* WRITTEN EXERCISE:
Copy every line of the rows below word for word, and leave out the pictures.

* RECORDED DATA:
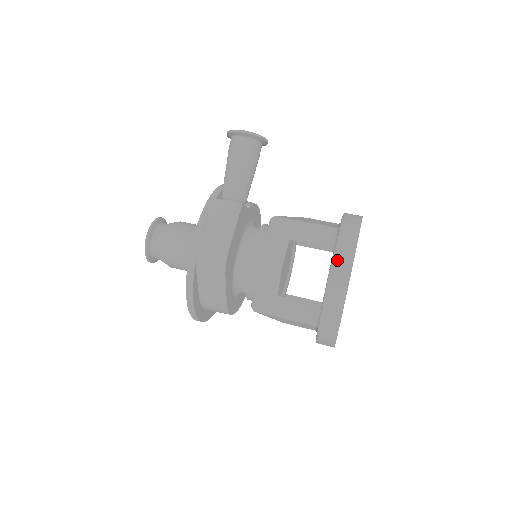
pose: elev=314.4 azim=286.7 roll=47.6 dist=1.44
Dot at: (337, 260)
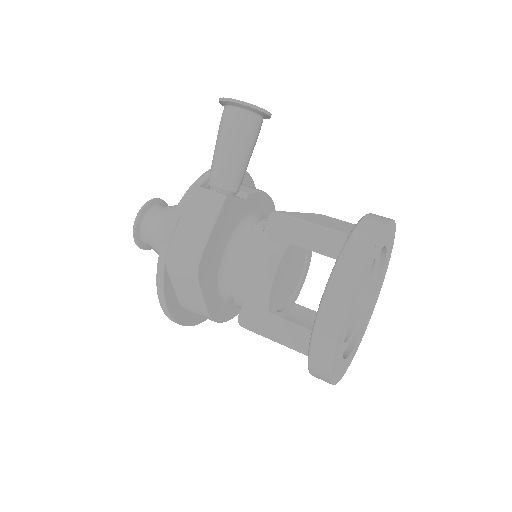
Dot at: (334, 283)
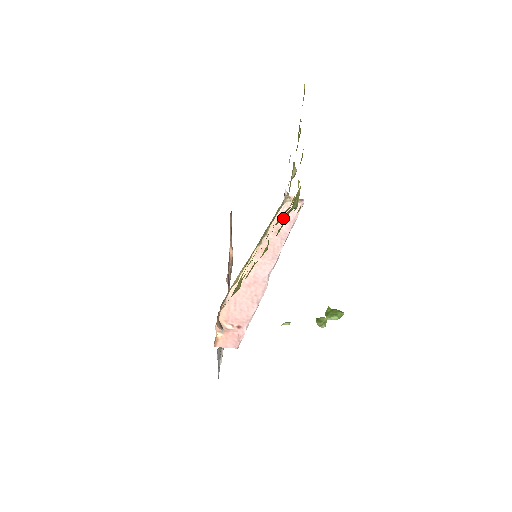
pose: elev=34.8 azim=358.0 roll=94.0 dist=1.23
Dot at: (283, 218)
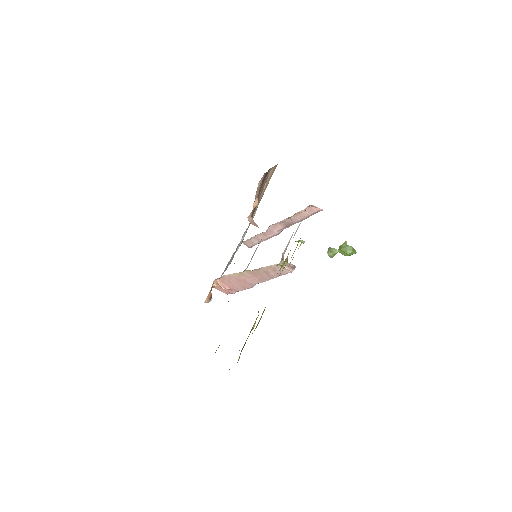
Dot at: occluded
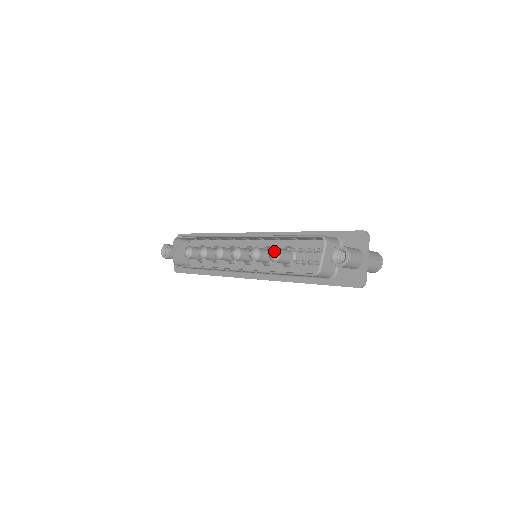
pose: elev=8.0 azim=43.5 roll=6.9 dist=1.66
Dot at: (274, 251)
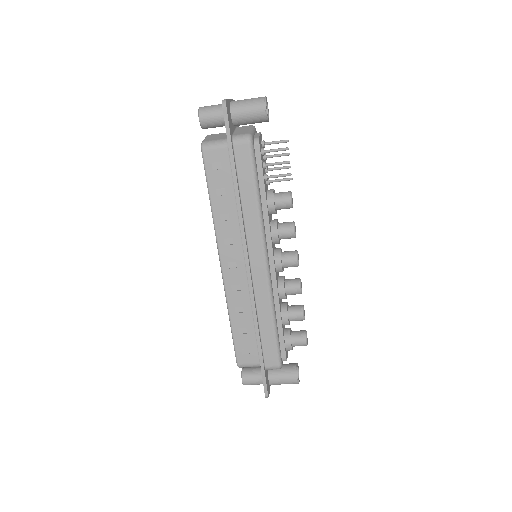
Dot at: occluded
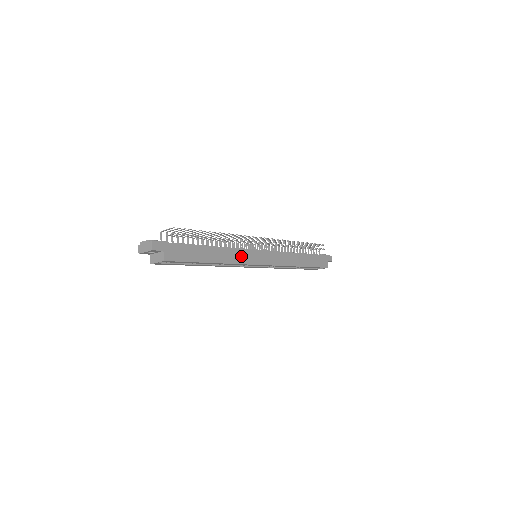
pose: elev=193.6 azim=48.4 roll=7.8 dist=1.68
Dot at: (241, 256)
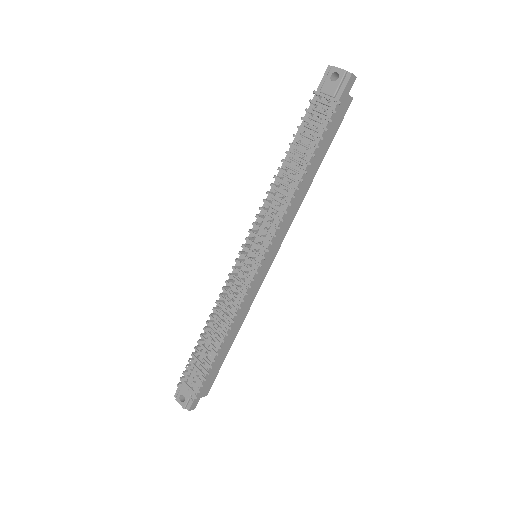
Dot at: (248, 299)
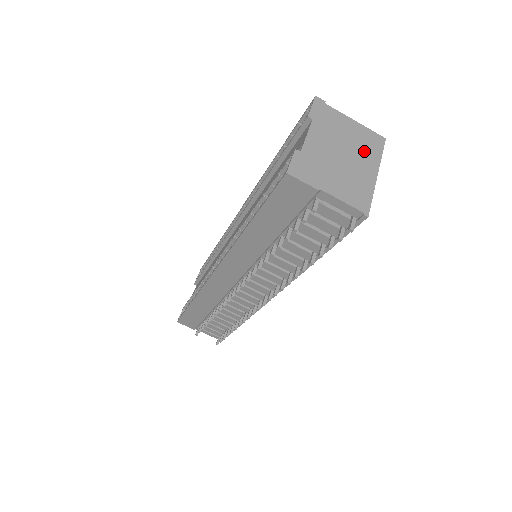
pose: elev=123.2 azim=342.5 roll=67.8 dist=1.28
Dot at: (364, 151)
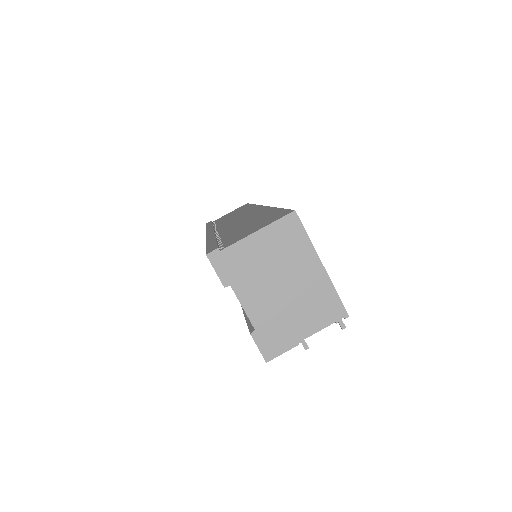
Dot at: (292, 255)
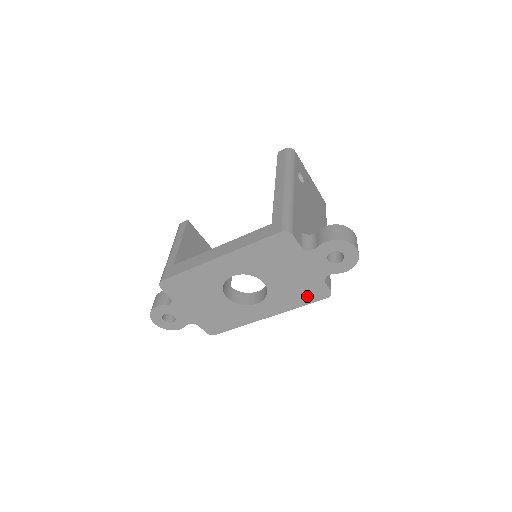
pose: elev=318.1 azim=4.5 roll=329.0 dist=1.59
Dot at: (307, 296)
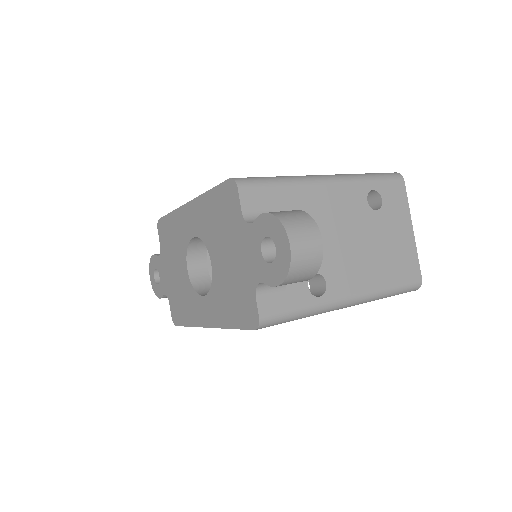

* FINAL RESULT:
pose: elev=314.4 azim=286.7 roll=47.6 dist=1.44
Dot at: (337, 260)
Dot at: (334, 283)
pose: elev=34.8 azim=358.0 roll=94.0 dist=1.23
Dot at: (283, 218)
Dot at: occluded
pose: elev=8.0 azim=43.5 roll=6.9 dist=1.66
Dot at: (274, 251)
Dot at: occluded
pose: elev=193.6 azim=48.4 roll=7.8 dist=1.68
Dot at: (241, 256)
Dot at: (248, 299)
pose: elev=123.2 azim=342.5 roll=67.8 dist=1.28
Dot at: (364, 151)
Dot at: (292, 255)
pose: elev=318.1 azim=4.5 roll=329.0 dist=1.59
Dot at: (307, 296)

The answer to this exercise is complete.